Example Rhasspy MQTT settings:

mqtt: broker: mqtt://homeassistant.local, username: rhasspy, password: strongpassword

Step 5 — Define voice intents and map to HA automations

I create simple intents in Rhasspy like "turn_on_light", "set_light_brightness", or "toggle_kitchen". An example intent file:

turn_on_light
turn on the {room} light
switch on {room}

In Rhasspy I map the intent to an MQTT topic that Home Assistant subscribes to, or use Home Assistant’s intent integration with MQTT intent handling. In Home Assistant, I create automations triggered by the intent events:

Automation trigger: platform: mqtt, topic: rhasspy/intent/turn_on_light — then parse the payload to extract the {room} slot and call service light.turn_on with the correct entity_id.

Step 6 — Offline TTS and response synthesis

When a voice command is processed, I want the assistant to speak replies without hitting cloud TTS. Rhasspy can call a local TTS engine. I use Coqui TTS or Pico TTS running locally. Install Coqui in Docker or use the eSpeak NG add-on in Home Assistant for short replies.

Configuration example in Rhasspy: TTS: Coqui endpoint http://coqui:5002/

This allows My Assistant to say "Turning on the living room light" when the automation runs.

Step 7 — Keep cameras fully offline

If you want cameras to never leave your network, do not use cloud-enabled cameras that force a brokered stream. Instead:

  • Use RTSP-capable cameras (many Hikvision, Reolink, Amcrest models). Configure them to stream only to local IPs (your NVR or Home Assistant).
  • Run Frigate or MotionEye locally to capture and record footage to local storage (NAS/SSD). Frigate can also do local object detection if you want alerts without the cloud.
  • In Home Assistant, add the camera as a local entity using the RTSP stream URL. Do not enable cloud upload or offboard any credentials.
  • Segment your network: put cameras on a VLAN with access only to your NVR/Home Assistant and block outbound Internet access for that VLAN at the router level.
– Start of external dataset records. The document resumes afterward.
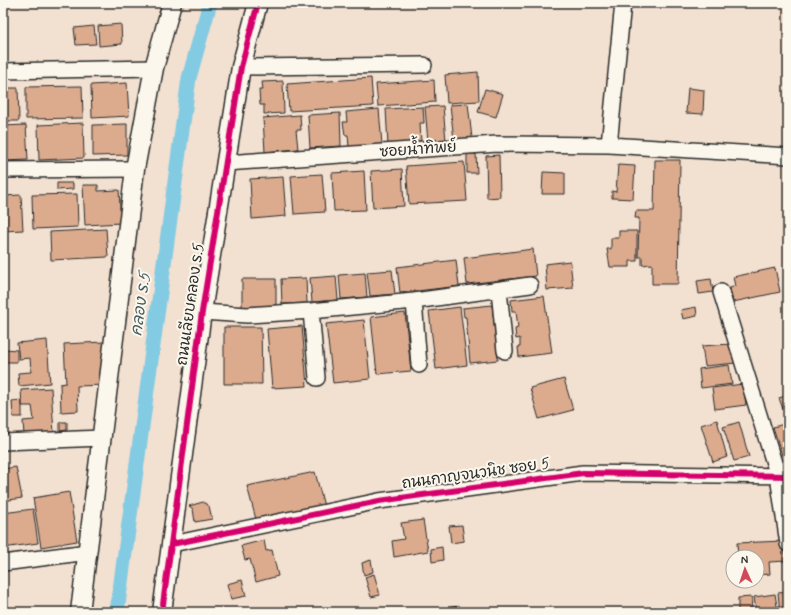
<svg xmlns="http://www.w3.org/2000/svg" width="791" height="615" viewBox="0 0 791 615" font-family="Mynerve,'Playpen Sans Thai',sans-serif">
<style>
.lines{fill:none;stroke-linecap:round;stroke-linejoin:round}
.canal{stroke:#83cbe3;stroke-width:15}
.building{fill:#dcab8e;stroke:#2b2b2b}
.minor-casing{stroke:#2b2b2b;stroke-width:18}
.tertiary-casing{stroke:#2b2b2b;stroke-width:21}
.minor{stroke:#fbf7ec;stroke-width:15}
.tertiary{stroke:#fbf7ec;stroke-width:18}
.cycleway-casing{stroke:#fbf7ec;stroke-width:8}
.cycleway{stroke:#d6006c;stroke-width:6}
.labels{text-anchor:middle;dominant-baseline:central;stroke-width:4;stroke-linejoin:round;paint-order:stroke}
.street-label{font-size:15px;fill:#2b2b2b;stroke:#fbf7ec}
.water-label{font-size:16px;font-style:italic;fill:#455b62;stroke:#fbf7ec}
</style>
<rect width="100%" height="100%" fill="#f2e0d0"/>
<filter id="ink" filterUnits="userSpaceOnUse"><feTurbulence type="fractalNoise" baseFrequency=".025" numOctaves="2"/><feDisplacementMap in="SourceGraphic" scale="8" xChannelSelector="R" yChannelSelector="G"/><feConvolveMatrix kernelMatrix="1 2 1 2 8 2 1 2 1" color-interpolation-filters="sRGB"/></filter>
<g filter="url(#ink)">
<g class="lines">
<!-- canal -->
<path class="canal" d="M117,612l72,-534 21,-75"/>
</g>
<!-- building -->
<path class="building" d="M121,24l1,20 -23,2 -1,-20z
M94,26l2,18 -20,1 -2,-17z
M478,72l1,29 -32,2 -2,-28z
M371,78l2,28 -84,5 -2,-27z
M434,80l1,22 -57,4 -2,-22z
M283,81l1,32 -20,1v-9h-4l-1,-15h4l-1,-8z
M127,83l2,33 -37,2 -1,-33z
M82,86l1,32 -57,1v-32z
M3,88h15l1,33h-16z
M688,88l16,2 -1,24 -17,-1z
M485,89l18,5 -7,23 -18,-5z
M468,104l4,34 -18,2 -4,-35z
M443,106l3,35 -18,1 -3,-35z
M423,107l1,16h-4l1,20 -33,2 -2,-36z
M379,109l3,36 -33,2 -1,-12h-3l-2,-13h4l-1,-10z
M340,113l1,33 -31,2 -2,-33z
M300,115l1,15h-5l2,19 -33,3 -2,-34z
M83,123l1,35 -45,2 -1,-35z
M127,124v31l-34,1v-31z
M26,125l2,35 -25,1v-35z
M467,154h9l1,19h-10z
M499,155l1,42 -13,1 -1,-42z
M655,160h25l-2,124h-26v-20l-10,1v-8h-4l1,-39h-4l1,-7h18z
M464,162l3,39 -58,3 -3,-38z
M618,165l17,1 -2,33 -21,-1v-7l4,1z
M402,169l2,37 -31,2 -2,-37z
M364,171l2,39 -32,1 -2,-38z
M543,172l22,1v21h-23z
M322,174l3,38 -31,2 -3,-38z
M283,177l3,39 -34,3 -2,-40z
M57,183h16v6l-16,1z
M83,185h15v6l21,-1 2,33 -36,2z
M77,194l1,33 -45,2 -1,-34z
M21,195l2,35 -20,1v-35z
M106,229l2,28 -57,3 -1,-28z
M619,231h18v30h-7v6h-20l-3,-18h4v-11h8z
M533,249l3,27 -69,8 -3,-26z
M456,260l3,26 -59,7 -3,-26z
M570,261l3,27 -26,2 -2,-26z
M775,268l5,24 -47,10 -3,-14 5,-2 -2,-9z
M392,270l3,24 -25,2 -3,-24z
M365,273l2,24 -26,2 -2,-24z
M336,276l2,24 -26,2 -2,-24z
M306,278l1,25 -25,1 -1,-25z
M242,279h34v29h-34z
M711,279l2,13 -14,2 -2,-13z
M544,296l8,57 -33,4 -1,-10h2v-9l-4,1 -1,-10 3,-1 -2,-17h-4l-1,-11z
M492,305l6,55 -28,3 -4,-46h-2l-1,-9z
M460,307l7,58 -31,4 -7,-58z
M696,307l1,9 -14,3 -2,-9z
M405,313l6,58 -34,3 -6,-57z
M364,320l6,59 -37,4 -7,-59z
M302,326l5,60 -35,2 -5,-59z
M224,327h37l1,57h-38z
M47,340l3,43 -31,3 -1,-13 13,-1 -1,-14 -11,1 -2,-16z
M104,342l2,43 -29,1 1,25 -17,1 -1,-28 6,-1 -2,-39z
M731,344l5,19 -31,3 -3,-20z
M5,349l12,1v12h-12z
M729,365l3,19 -31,4 -2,-19z
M564,379l9,31 -34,9 -9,-31z
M743,384l3,21 -31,4 -3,-21z
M51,388l3,45 -30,2 -1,-14 11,-1 -2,-14h-10l-1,-16z
M788,395v28l-9,-25z
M22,400v17h-9l-1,-16z
M717,420l10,37 -14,5 -12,-37z
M60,422h7v8l-7,1z
M739,422l10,35 -15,4 -11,-34z
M788,423v45h-2l-13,-41z
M16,467l6,31 -19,3v-32z
M315,472l10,38 -68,13 -10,-37z
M69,492l8,49 -36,6 -8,-49z
M203,502l6,4 3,13 -17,3 -2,-13 -4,-3z
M33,509l5,34 -35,5v-35z
M423,520l5,31 -34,6 -2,-16 12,-2 -3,-16z
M462,525l2,16 -13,2 -2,-17z
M264,540l2,11 6,-1 6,26 -22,6 -6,-23 -5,1 -4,-14z
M783,541l3,20 -17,1 1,12 -13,1v-18h-19l-1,-14z
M442,547l1,13 -11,2 -1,-13z
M371,560l2,12 -9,3 -2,-12z
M374,574l6,21 -9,2 -6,-20z
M242,580l4,16 -15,3 -4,-15z
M788,592v20h-8l-2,-19z
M775,594l3,18h-22l-2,-15z
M752,597l-1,15h-13v-14z
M460,606l1,6h-16v-4z"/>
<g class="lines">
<defs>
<path id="minor" d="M241,67l183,-2
M3,71l151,-3
M609,145l14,-142
M226,163l271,-19 112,1 179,11
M3,170l132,-1
M499,290l6,61
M721,292l57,184 10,68
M414,301l5,64
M311,311l6,67
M202,312l45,3 64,-4 103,-10 116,-16
M3,442l99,-4
M172,544l207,-43 204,-28 205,3
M3,563l85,-11"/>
<path id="tertiary" d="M80,612l55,-443 19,-101 18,-65
M162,612l40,-300 39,-245 17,-64"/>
</defs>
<!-- minor casing -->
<use href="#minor" class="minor-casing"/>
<!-- tertiary casing -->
<use href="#tertiary" class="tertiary-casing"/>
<!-- minor -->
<use href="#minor" class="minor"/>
<!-- tertiary -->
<use href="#tertiary" class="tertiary"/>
<defs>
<path id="cycleway" d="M172,544l207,-43 204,-28 205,3
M162,612l40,-300 39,-245 17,-64"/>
</defs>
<!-- cycleway casing -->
<use href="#cycleway" class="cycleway-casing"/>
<!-- cycleway -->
<use href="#cycleway" class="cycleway"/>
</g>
</g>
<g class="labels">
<!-- street labels -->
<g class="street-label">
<text transform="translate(418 150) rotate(-4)">ซอยน้ำทิพย์</text>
<text transform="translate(191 304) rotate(-82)">ถนนเลียบคลอง ร.5</text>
<text transform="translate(476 474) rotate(-8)">ถนนกาญจนวนิช ซอย 5</text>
</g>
<!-- water labels -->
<g class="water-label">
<text transform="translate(141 304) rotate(-82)">คลอง ร.5</text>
</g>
</g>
<!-- margin -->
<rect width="791" height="615" fill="none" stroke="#fbf7ec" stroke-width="16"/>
<rect x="8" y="8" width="775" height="599" fill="none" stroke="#2b2b2b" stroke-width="1.5" filter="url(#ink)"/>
<!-- north arrow -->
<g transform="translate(745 569) rotate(357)"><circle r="19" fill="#fbf7ec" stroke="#a8a59f"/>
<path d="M0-3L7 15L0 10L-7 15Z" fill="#d1495b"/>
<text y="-6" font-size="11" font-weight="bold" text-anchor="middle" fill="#2b2b2b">N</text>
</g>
</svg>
Security & privacy hardening

I treat the host and network as the trust boundary. Here are the steps I take:

  • Put voice assistant components on an internal-only network or VLAN. Allow only the ports they need to communicate (MQTT, Rhasspy HTTP, Home Assistant) and block undesired outbound traffic.
  • Disable cloud integrations for devices you want local-only. In Home Assistant, do not link accounts that would send data to vendor clouds.
  • Use strong, unique passwords for Home Assistant, MQTT, and camera admin accounts. Prefer certificate-based access for services where possible.
  • Keep software updated, but review changelogs — sometimes add-ons change defaults that affect privacy.
  • Regularly backup Home Assistant configuration and Rhasspy profiles to local storage (and an encrypted offsite backup if needed).

Troubleshooting tips I’ve learned

  • If wake word is unreliable: try a different wake engine (Porcupine often beats Pocketsphinx) and tune mic placement; use a directed microphone or small beamforming USB mic.
  • If intents aren’t reaching Home Assistant: check MQTT topics with MQTT Explorer and ensure Rhasspy and HA use the same broker credentials.
  • Zigbee connectivity issues: move the coordinator to a USB extension cable and away from Wi‑Fi routers. Use more mains-powered Zigbee routers (plugs) to strengthen mesh for bulbs.
  • Camera stream lag: reduce stream resolution or bitrate if CPU is overloaded; consider hardware acceleration for Frigate if doing local detection.

This setup gives you a responsive, privacy-conscious voice assistant that controls Zigbee lights locally and keeps cameras and video data on your LAN. It’s a bit of work up front, but once configured you gain full control and peace of mind knowing audio and video aren’t being handed to a third-party cloud by default.